[Stored data entries]
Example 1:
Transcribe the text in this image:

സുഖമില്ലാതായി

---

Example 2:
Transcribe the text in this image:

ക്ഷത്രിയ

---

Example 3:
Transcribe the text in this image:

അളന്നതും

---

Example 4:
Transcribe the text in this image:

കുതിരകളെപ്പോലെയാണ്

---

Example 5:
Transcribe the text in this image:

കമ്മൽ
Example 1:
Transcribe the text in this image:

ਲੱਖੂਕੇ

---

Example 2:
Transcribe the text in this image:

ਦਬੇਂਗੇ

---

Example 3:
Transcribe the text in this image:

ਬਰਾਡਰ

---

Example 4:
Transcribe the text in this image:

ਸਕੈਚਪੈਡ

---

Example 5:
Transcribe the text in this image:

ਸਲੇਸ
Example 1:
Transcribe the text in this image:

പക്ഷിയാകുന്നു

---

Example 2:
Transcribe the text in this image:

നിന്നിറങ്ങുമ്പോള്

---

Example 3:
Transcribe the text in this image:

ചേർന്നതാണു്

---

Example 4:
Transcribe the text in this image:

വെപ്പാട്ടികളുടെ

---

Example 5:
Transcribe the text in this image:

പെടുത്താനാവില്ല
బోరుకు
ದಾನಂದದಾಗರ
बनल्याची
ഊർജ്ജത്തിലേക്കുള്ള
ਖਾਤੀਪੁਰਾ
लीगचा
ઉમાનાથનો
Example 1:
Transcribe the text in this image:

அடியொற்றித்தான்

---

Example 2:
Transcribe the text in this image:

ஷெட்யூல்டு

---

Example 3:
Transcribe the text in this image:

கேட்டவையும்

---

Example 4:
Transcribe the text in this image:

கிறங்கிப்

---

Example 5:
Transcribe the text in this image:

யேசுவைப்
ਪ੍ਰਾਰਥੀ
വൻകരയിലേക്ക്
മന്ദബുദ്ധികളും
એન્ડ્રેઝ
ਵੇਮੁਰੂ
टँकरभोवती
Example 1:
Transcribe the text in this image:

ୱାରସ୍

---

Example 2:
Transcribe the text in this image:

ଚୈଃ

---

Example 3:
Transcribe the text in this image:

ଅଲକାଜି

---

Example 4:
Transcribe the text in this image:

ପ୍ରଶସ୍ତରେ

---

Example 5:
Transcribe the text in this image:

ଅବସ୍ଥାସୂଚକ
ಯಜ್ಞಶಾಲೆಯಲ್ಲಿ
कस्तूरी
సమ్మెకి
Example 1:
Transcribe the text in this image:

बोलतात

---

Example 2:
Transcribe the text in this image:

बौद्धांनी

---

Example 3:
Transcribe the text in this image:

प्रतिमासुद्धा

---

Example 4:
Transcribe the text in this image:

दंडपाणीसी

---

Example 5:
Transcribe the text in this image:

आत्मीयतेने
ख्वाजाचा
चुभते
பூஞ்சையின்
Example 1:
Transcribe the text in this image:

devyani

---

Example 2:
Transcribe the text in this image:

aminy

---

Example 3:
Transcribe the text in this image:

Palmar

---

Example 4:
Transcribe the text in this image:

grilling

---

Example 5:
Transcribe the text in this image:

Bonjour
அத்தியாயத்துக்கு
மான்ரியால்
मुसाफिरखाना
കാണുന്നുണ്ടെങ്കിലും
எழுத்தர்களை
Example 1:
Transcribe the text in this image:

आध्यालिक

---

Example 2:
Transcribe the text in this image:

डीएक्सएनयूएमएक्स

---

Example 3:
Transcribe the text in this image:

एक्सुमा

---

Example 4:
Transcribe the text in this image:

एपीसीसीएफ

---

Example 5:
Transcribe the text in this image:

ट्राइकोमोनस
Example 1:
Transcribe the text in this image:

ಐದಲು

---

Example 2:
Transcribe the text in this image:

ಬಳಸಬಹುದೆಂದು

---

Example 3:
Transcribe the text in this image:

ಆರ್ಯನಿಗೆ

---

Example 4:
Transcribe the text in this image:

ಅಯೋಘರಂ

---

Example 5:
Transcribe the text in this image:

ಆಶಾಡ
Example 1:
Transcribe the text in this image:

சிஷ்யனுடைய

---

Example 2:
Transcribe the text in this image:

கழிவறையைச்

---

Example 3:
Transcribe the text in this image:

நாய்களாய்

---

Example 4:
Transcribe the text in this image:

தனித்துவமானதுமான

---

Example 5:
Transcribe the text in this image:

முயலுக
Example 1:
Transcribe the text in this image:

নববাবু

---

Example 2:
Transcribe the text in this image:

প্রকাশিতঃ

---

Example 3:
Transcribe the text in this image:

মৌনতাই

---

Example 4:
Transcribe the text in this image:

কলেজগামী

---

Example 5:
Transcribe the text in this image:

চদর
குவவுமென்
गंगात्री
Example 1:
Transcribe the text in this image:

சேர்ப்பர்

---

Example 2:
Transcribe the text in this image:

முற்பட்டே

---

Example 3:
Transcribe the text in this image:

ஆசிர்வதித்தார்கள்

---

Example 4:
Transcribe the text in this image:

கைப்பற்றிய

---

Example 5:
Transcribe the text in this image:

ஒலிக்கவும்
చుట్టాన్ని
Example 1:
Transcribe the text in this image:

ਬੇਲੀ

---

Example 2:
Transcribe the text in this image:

*Directions*
Please set down all of the records exactly.

*Exercise response*
Example 1:
Transcribe the text in this image:

സുഖമില്ലാതായി

---

Example 2:
Transcribe the text in this image:

ക്ഷത്രിയ

---

Example 3:
Transcribe the text in this image:

അളന്നതും

---

Example 4:
Transcribe the text in this image:

കുതിരകളെപ്പോലെയാണ്

---

Example 5:
Transcribe the text in this image:

കമ്മൽ
Example 1:
Transcribe the text in this image:

ਲੱਖੂਕੇ

---

Example 2:
Transcribe the text in this image:

ਦਬੇਂਗੇ

---

Example 3:
Transcribe the text in this image:

ਬਰਾਡਰ

---

Example 4:
Transcribe the text in this image:

ਸਕੈਚਪੈਡ

---

Example 5:
Transcribe the text in this image:

ਸਲੇਸ
Example 1:
Transcribe the text in this image:

പക്ഷിയാകുന്നു

---

Example 2:
Transcribe the text in this image:

നിന്നിറങ്ങുമ്പോള്

---

Example 3:
Transcribe the text in this image:

ചേർന്നതാണു്

---

Example 4:
Transcribe the text in this image:

വെപ്പാട്ടികളുടെ

---

Example 5:
Transcribe the text in this image:

പെടുത്താനാവില്ല
బోరుకు
ದಾನಂದದಾಗರ
बनल्याची
ഊർജ്ജത്തിലേക്കുള്ള
ਖਾਤੀਪੁਰਾ
लीगचा
ઉમાનાથનો
Example 1:
Transcribe the text in this image:

அடியொற்றித்தான்

---

Example 2:
Transcribe the text in this image:

ஷெட்யூல்டு

---

Example 3:
Transcribe the text in this image:

கேட்டவையும்

---

Example 4:
Transcribe the text in this image:

கிறங்கிப்

---

Example 5:
Transcribe the text in this image:

யேசுவைப்
ਪ੍ਰਾਰਥੀ
വൻകരയിലേക്ക്
മന്ദബുദ്ധികളും
એન્ડ્રેઝ
ਵੇਮੁਰੂ
टँकरभोवती
Example 1:
Transcribe the text in this image:

ୱାରସ୍

---

Example 2:
Transcribe the text in this image:

ଚୈଃ

---

Example 3:
Transcribe the text in this image:

ଅଲକାଜି

---

Example 4:
Transcribe the text in this image:

ପ୍ରଶସ୍ତରେ

---

Example 5:
Transcribe the text in this image:

ଅବସ୍ଥାସୂଚକ
ಯಜ್ಞಶಾಲೆಯಲ್ಲಿ
कस्तूरी
సమ్మెకి
Example 1:
Transcribe the text in this image:

बोलतात

---

Example 2:
Transcribe the text in this image:

बौद्धांनी

---

Example 3:
Transcribe the text in this image:

प्रतिमासुद्धा

---

Example 4:
Transcribe the text in this image:

दंडपाणीसी

---

Example 5:
Transcribe the text in this image:

आत्मीयतेने
ख्वाजाचा
चुभते
பூஞ்சையின்
Example 1:
Transcribe the text in this image:

devyani

---

Example 2:
Transcribe the text in this image:

aminy

---

Example 3:
Transcribe the text in this image:

Palmar

---

Example 4:
Transcribe the text in this image:

grilling

---

Example 5:
Transcribe the text in this image:

Bonjour
அத்தியாயத்துக்கு
மான்ரியால்
मुसाफिरखाना
കാണുന്നുണ്ടെങ്കിലും
எழுத்தர்களை
Example 1:
Transcribe the text in this image:

आध्यालिक

---

Example 2:
Transcribe the text in this image:

डीएक्सएनयूएमएक्स

---

Example 3:
Transcribe the text in this image:

एक्सुमा

---

Example 4:
Transcribe the text in this image:

एपीसीसीएफ

---

Example 5:
Transcribe the text in this image:

ट्राइकोमोनस
Example 1:
Transcribe the text in this image:

ಐದಲು

---

Example 2:
Transcribe the text in this image:

ಬಳಸಬಹುದೆಂದು

---

Example 3:
Transcribe the text in this image:

ಆರ್ಯನಿಗೆ

---

Example 4:
Transcribe the text in this image:

ಅಯೋಘರಂ

---

Example 5:
Transcribe the text in this image:

ಆಶಾಡ
Example 1:
Transcribe the text in this image:

சிஷ்யனுடைய

---

Example 2:
Transcribe the text in this image:

கழிவறையைச்

---

Example 3:
Transcribe the text in this image:

நாய்களாய்

---

Example 4:
Transcribe the text in this image:

தனித்துவமானதுமான

---

Example 5:
Transcribe the text in this image:

முயலுக
Example 1:
Transcribe the text in this image:

নববাবু

---

Example 2:
Transcribe the text in this image:

প্রকাশিতঃ

---

Example 3:
Transcribe the text in this image:

মৌনতাই

---

Example 4:
Transcribe the text in this image:

কলেজগামী

---

Example 5:
Transcribe the text in this image:

চদর
குவவுமென்
गंगात्री
Example 1:
Transcribe the text in this image:

சேர்ப்பர்

---

Example 2:
Transcribe the text in this image:

முற்பட்டே

---

Example 3:
Transcribe the text in this image:

ஆசிர்வதித்தார்கள்

---

Example 4:
Transcribe the text in this image:

கைப்பற்றிய

---

Example 5:
Transcribe the text in this image:

ஒலிக்கவும்
చుట్టాన్ని
Example 1:
Transcribe the text in this image:

ਬੇਲੀ

---

Example 2:
Transcribe the text in this image:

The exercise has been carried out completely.